CWEB was a collaboration between InforSense and the University of Minnesota’s Supercomputing Institute. Some the workflows created can be found on the partners’ joint development server.
InforSense provided toolsets, consultation, and training as needed, said Wilson. The researchers are exploring “the possibility” of using the InforSense platform to help with second-generation sequencing in HAITI but this collaboration is “still at a very early stage,” he said.
“Within Mayo, we have focused on the development of semi-automatic processing of genotype data from various platforms, said Wilson. “The most recent is a flow to handle Affy SNP 6.0 GWAS data, [and we are] currently looking into Illumina GWAS.”
A partnership grant after CWEB supported a project called The Research Optimizer for Project Information eXchange, or Tropix, which relies on caGrid and other tools developed as part of the National Cancer Institute’s Cancer Biomedical Informatics Grid.
Wilson said that Tropix leverages caBIG technology “to allow researchers to request laboratory and analysis services from either institution.”
“We are building on Tropix” for HAITI, said Kocher. Ultimately, with HAITI, “the grid system can become a network of collaborators, with, of course, restricted access,” he said.
The HAITI project will require computer hardware upgrades at both institutions, particularly for storage, Kocher said.
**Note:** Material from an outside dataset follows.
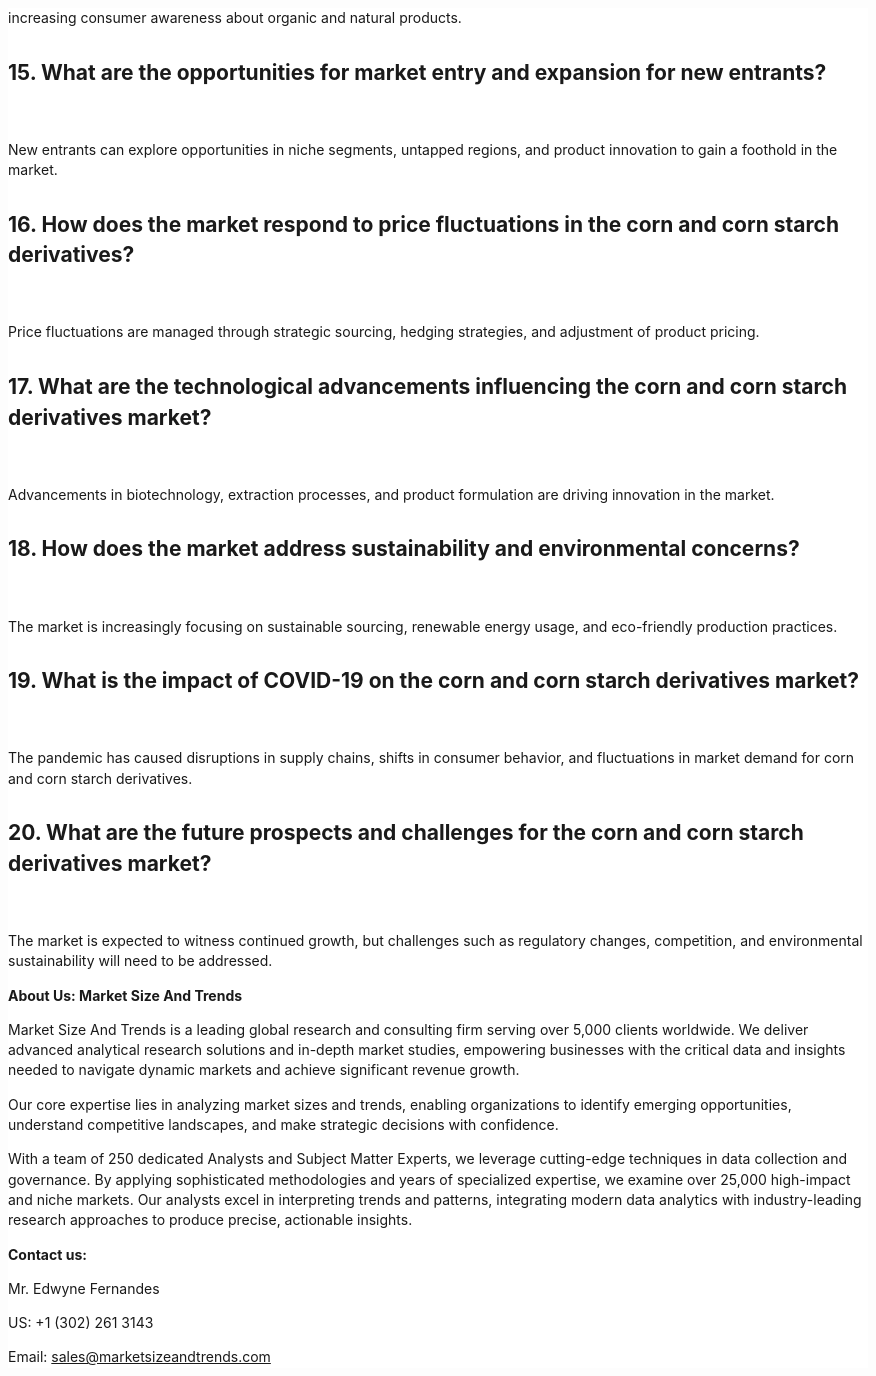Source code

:increasing consumer awareness about organic and natural products.</p><h2>15. What are the opportunities for market entry and expansion for new entrants?</h2><p>&nbsp;</p><p>New entrants can explore opportunities in niche segments, untapped regions, and product innovation to gain a foothold in the market.</p><h2>16. How does the market respond to price fluctuations in the corn and corn starch derivatives?</h2><p>&nbsp;</p><p>Price fluctuations are managed through strategic sourcing, hedging strategies, and adjustment of product pricing.</p><h2>17. What are the technological advancements influencing the corn and corn starch derivatives market?</h2><p>&nbsp;</p><p>Advancements in biotechnology, extraction processes, and product formulation are driving innovation in the market.</p><h2>18. How does the market address sustainability and environmental concerns?</h2><p>&nbsp;</p><p>The market is increasingly focusing on sustainable sourcing, renewable energy usage, and eco-friendly production practices.</p><h2>19. What is the impact of COVID-19 on the corn and corn starch derivatives market?</h2><p>&nbsp;</p><p>The pandemic has caused disruptions in supply chains, shifts in consumer behavior, and fluctuations in market demand for corn and corn starch derivatives.</p><h2>20. What are the future prospects and challenges for the corn and corn starch derivatives market?</h2><p>&nbsp;</p><p>The market is expected to witness continued growth, but challenges such as regulatory changes, competition, and environmental sustainability will need to be addressed.</p></body></html></p><p><strong>About Us:&nbsp;Market Size And Trends</strong></p><p>Market Size And Trends&nbsp;is a leading global research and consulting firm serving over 5,000 clients worldwide. We deliver advanced analytical research solutions and in-depth market studies, empowering businesses with the critical data and insights needed to navigate dynamic markets and achieve significant revenue growth.</p><p>Our core expertise lies in analyzing market sizes and trends, enabling organizations to identify emerging opportunities, understand competitive landscapes, and make strategic decisions with confidence.</p><p>With a team of 250 dedicated Analysts and Subject Matter Experts, we leverage cutting-edge techniques in data collection and governance. By applying sophisticated methodologies and years of specialized expertise, we examine over 25,000 high-impact and niche markets. Our analysts excel in interpreting trends and patterns, integrating modern data analytics with industry-leading research approaches to produce precise, actionable insights.</p><p><strong>Contact us:</strong></p><p>Mr. Edwyne Fernandes</p><p>US: +1 (302) 261 3143</p><p>Email: <a href="mailto:sales@marketsizeandtrends.com">sales@marketsizeandtrends.com</a>&nbsp;</p>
“Both institutions have pretty heavy IT [infrastructure facilities],” he said. “What is more of a challenge usually is disk space, because you can generate a lot of data and to some extent you have to store it, even if only temporarily. You need 40, 50 TB of disk space, that is something we don’t always have,” he said.
Wilson said that the grant will enable the purchase of around 20 TB to store data for initial sequence analysis. “This will be distributed and installed within each institution’s current infrastructure,” he said. “It is our hope to augment rather than change the existing infrastructure, allowing the grant to focus more on the scientific validation.”
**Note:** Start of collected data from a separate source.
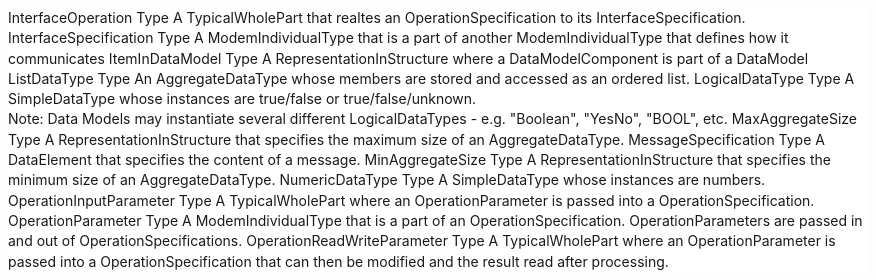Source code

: <tr>
<td>InterfaceOperation</td>
<td>Type</td>
<td>A TypicalWholePart that realtes an OperationSpecification to its InterfaceSpecification.</td>
</tr>
<tr>
<td>InterfaceSpecification</td>
<td>Type</td>
<td>A ModemIndividualType that is a part of another ModemIndividualType that defines how it communicates</td>
</tr>
<tr>
<td>ItemInDataModel</td>
<td>Type</td>
<td>A RepresentationInStructure where a DataModelComponent is part of a DataModel</td>
</tr>
<tr>
<td>ListDataType</td>
<td>Type</td>
<td>An AggregateDataType whose members are stored and accessed as an ordered list.</td>
</tr>
<tr>
<td>LogicalDataType</td>
<td>Type</td>
<td>A SimpleDataType whose instances are true/false or true/false/unknown.<br />Note: Data Models may instantiate several different LogicalDataTypes - e.g. &quot;Boolean&quot;, &quot;YesNo&quot;, &quot;BOOL&quot;, etc.</td>
</tr>
<tr>
<td>MaxAggregateSize</td>
<td>Type</td>
<td>A RepresentationInStructure that specifies the maximum size of an AggregateDataType.</td>
</tr>
<tr>
<td>MessageSpecification</td>
<td>Type</td>
<td>A DataElement that specifies the content of a message.</td>
</tr>
<tr>
<td>MinAggregateSize</td>
<td>Type</td>
<td>A RepresentationInStructure that specifies the minimum size of an AggregateDataType.</td>
</tr>
<tr>
<td>NumericDataType</td>
<td>Type</td>
<td>A SimpleDataType whose instances are numbers.</td>
</tr>
<tr>
<td>OperationInputParameter</td>
<td>Type</td>
<td>A TypicalWholePart where an OperationParameter is passed into a OperationSpecification.</td>
</tr>
<tr>
<td>OperationParameter</td>
<td>Type</td>
<td>A ModemIndividualType that is a part of an OperationSpecification. OperationParameters are passed in and out of OperationSpecifications.</td>
</tr>
<tr>
<td>OperationReadWriteParameter</td>
<td>Type</td>
<td>A TypicalWholePart where an OperationParameter is passed into a OperationSpecification that can then be modified and the result read after processing.</td>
Computationally, said Wilson, the teams hope to leverage existing infrastructure as much as possible. At Mayo, this includes a computational cluster of more than 100 nodes, with a maximum of eight processors per node and memory ranging from 8 GB to 128 GB, he said.
At the University of Minnesota Singh and her colleagues at the Biomedical Genomics Center have access to the university’s Supercomputing Institute. “So far, storage has not been a problem for us and that is thanks to the Supercomputing Institute,” she said.
The Supercomputing Institute supports a range of other disciplines, but “now people are realizing that bioinformatics is a very aggressive virus that is basically taking over,” she said.
The HAITI partnership gives Singh’s lab access to Kocher’s group of 25 bioinformaticians, with much needed “expertise,” she said.
When HAITI is completed, said Kocher, if an investigator at Mayo wants to have a sample run on a 454, he or she will be able to submit the sample and run it at the University of Minnesota. “When the data is available, Tropix will be used to transfer the data from the University of Minnesota back to Mayo and vice versa if someone from University of Minnesota wants to run a sample on the Illumina [platform].”
“When the platforms are validated, we will also understand how the analytics perform on the data, because we will be validating analytical software, too,” he said.